[Material from a data source]
────────────────────────────────────────

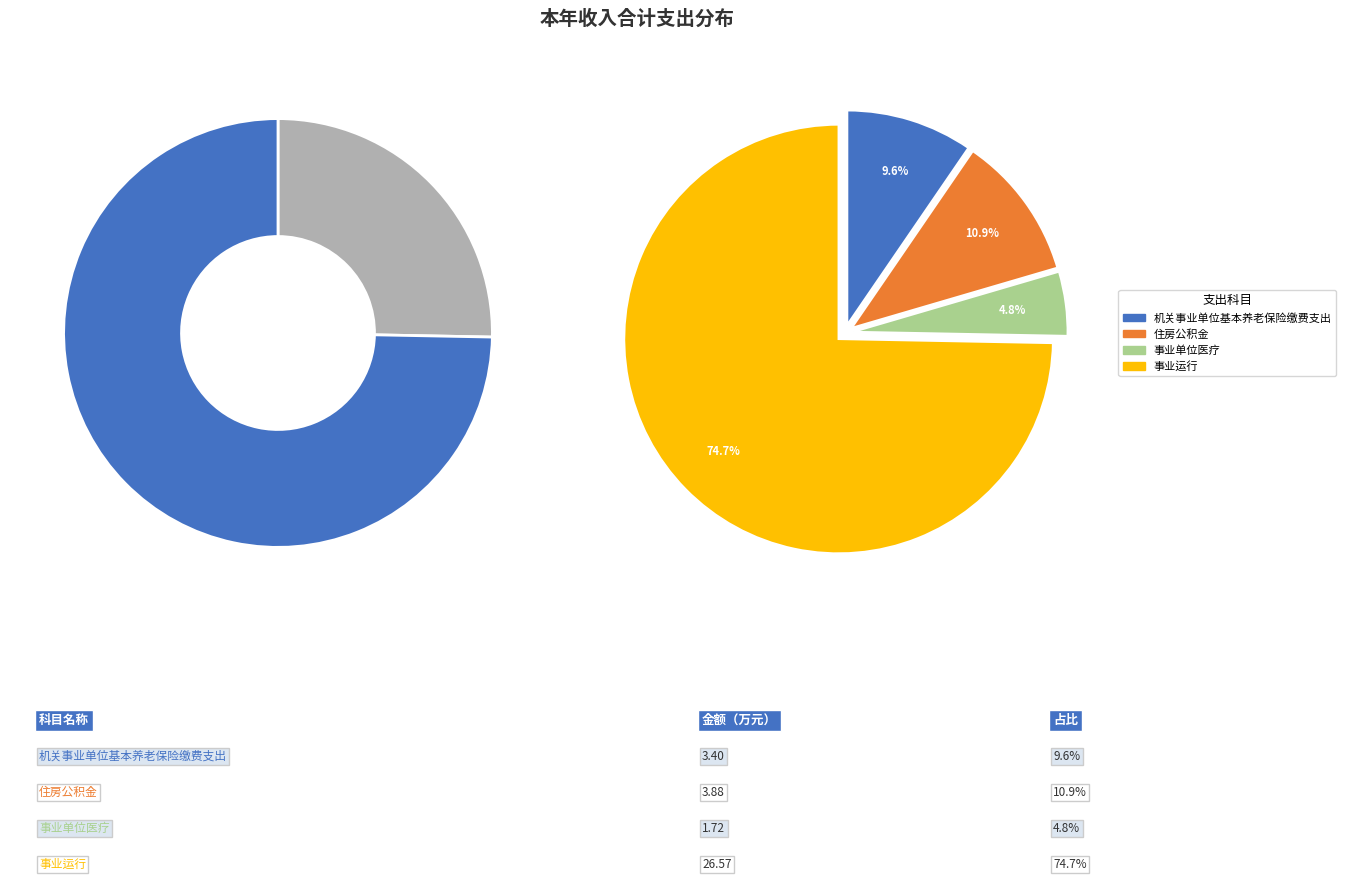

What is the change in value from 住房公积金 to 事业运行?

+22.7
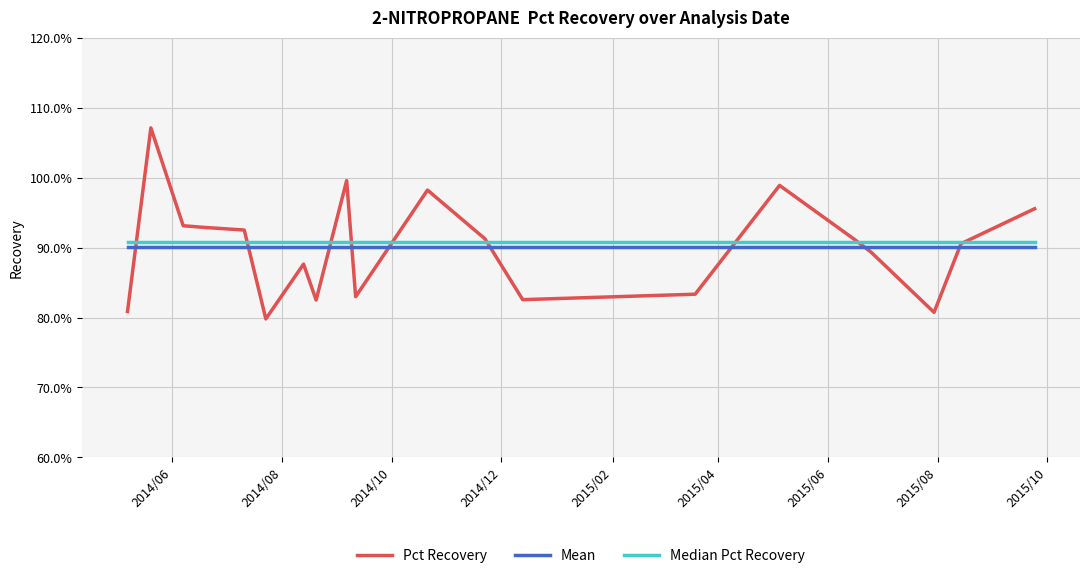

Which series ends up on top after the final intersection of Median Pct Recovery and Pct Recovery?

Pct Recovery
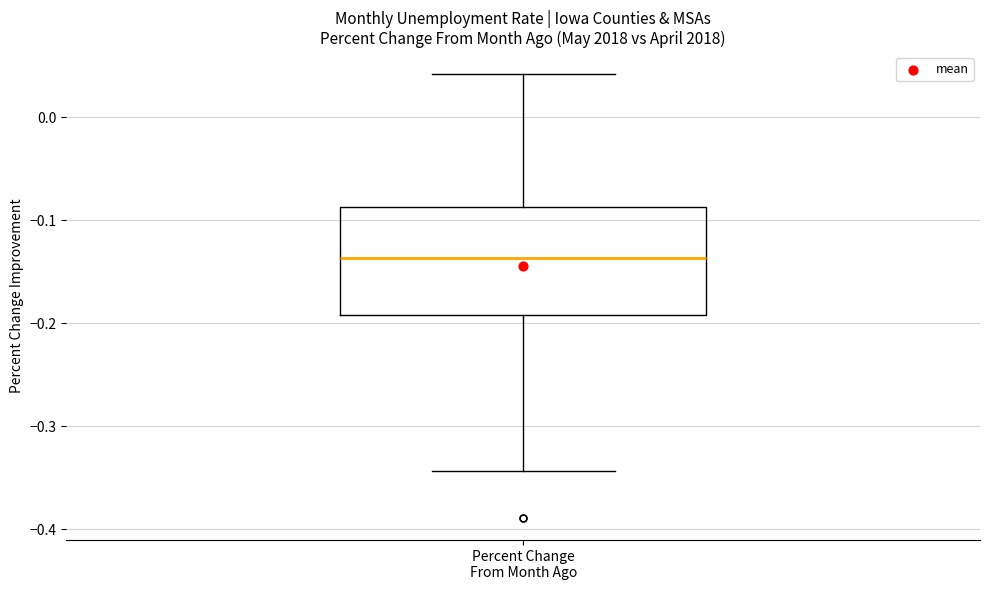

Read this box plot against the y-axis: the position of the median line, the range covered by the box, and the ends of both whiskers. The values are not printed on the chart, so give them approximately, as read against the axis.

median -0.14, box -0.19 to -0.09, whiskers -0.34 to 0.04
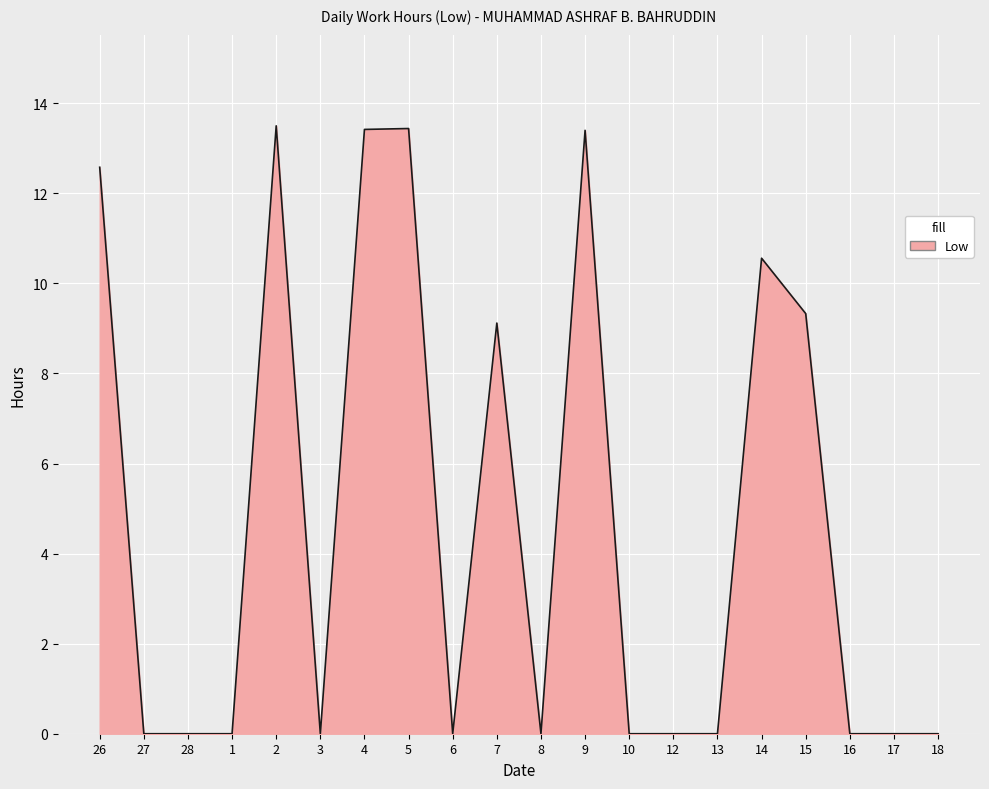

Is it true that the value at 5 is 2.7?

False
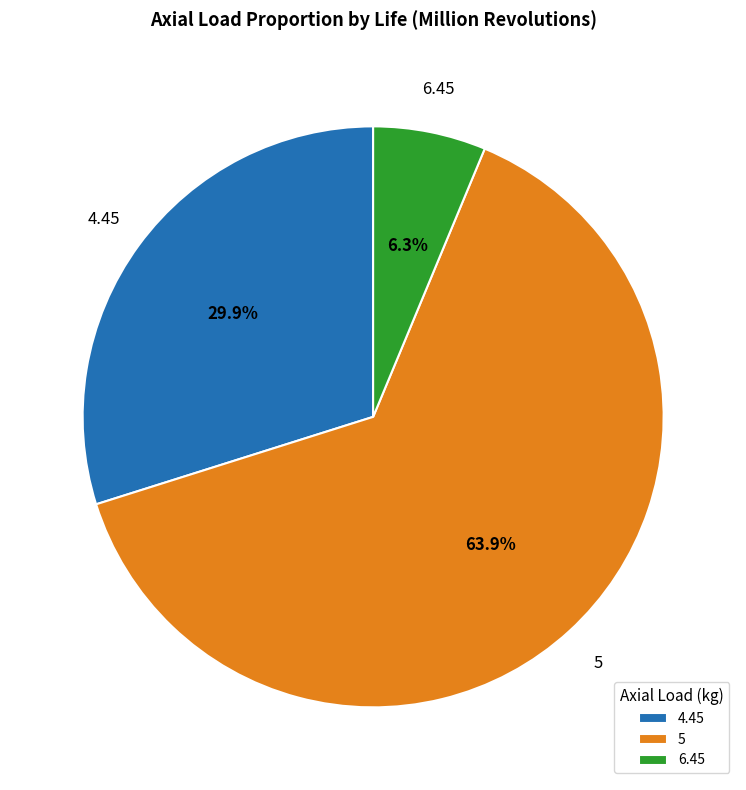

Which slice is the smallest?

6.45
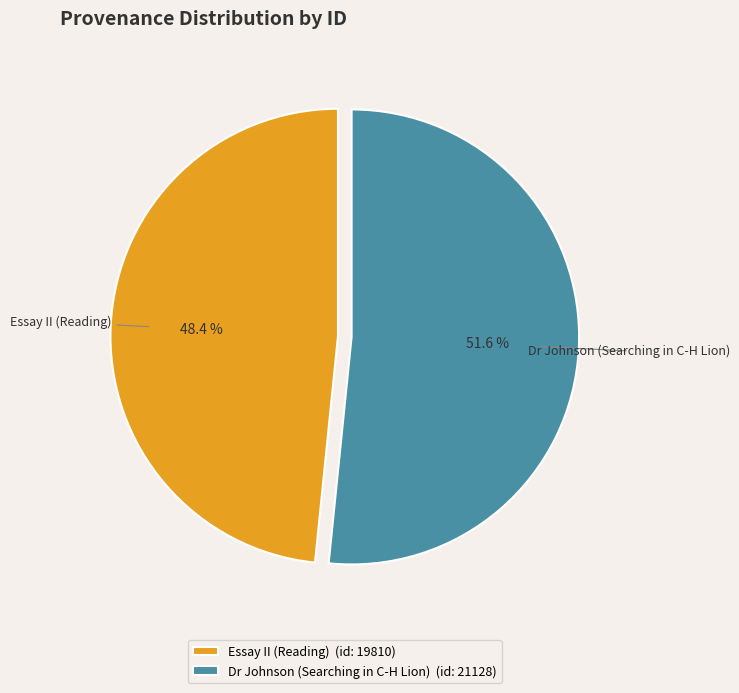

What is the ratio of the value at Dr Johnson (Searching in C-H Lion) to the value at Essay II (Reading)?

1.1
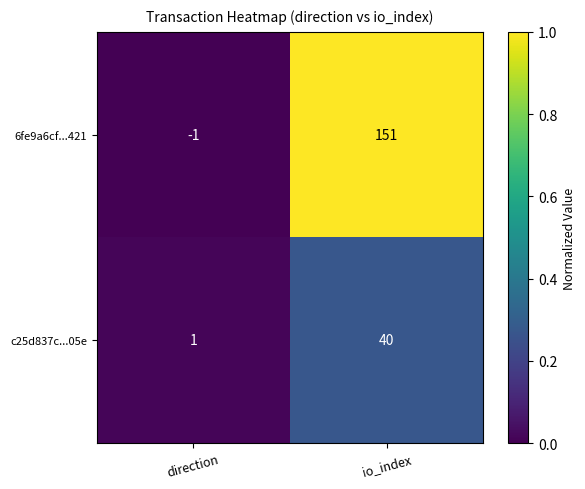

True or false: c25d837c...05e has a value of 8 at io_index.

False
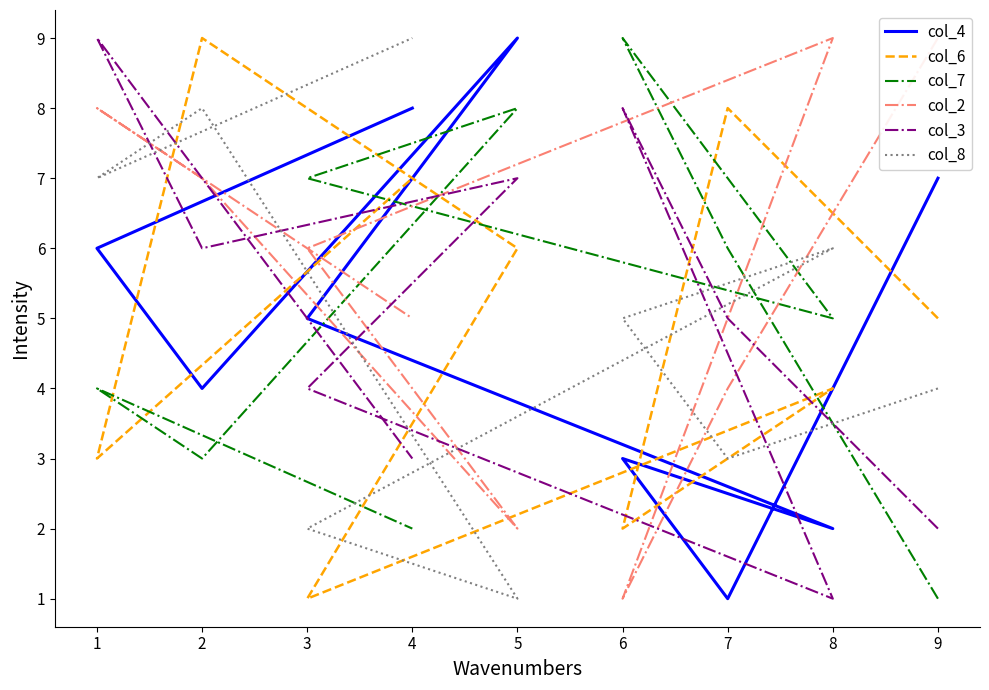

What is the sum of the col_2 values at 3 and 8?

14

────────────────────────────────────────

Lay out the lines of the material above as a numbered list, omitting blank lines and the pictures.

Output:
1. What is the change in value from 住房公积金 to 事业运行?
2. +22.7
3. Which series ends up on top after the final intersection of Median Pct Recovery and Pct Recovery?
4. Pct Recovery
5. Read this box plot against the y-axis: the position of the median line, the range covered by the box, and the ends of both whiskers. The values are not printed on the chart, so give them approximately, as read against the axis.
6. median -0.14, box -0.19 to -0.09, whiskers -0.34 to 0.04
7. Is it true that the value at 5 is 2.7?
8. False
9. Which slice is the smallest?
10. 6.45
11. What is the ratio of the value at Dr Johnson (Searching in C-H Lion) to the value at Essay II (Reading)?
12. 1.1
13. True or false: c25d837c...05e has a value of 8 at io_index.
14. False
15. What is the sum of the col_2 values at 3 and 8?
16. 14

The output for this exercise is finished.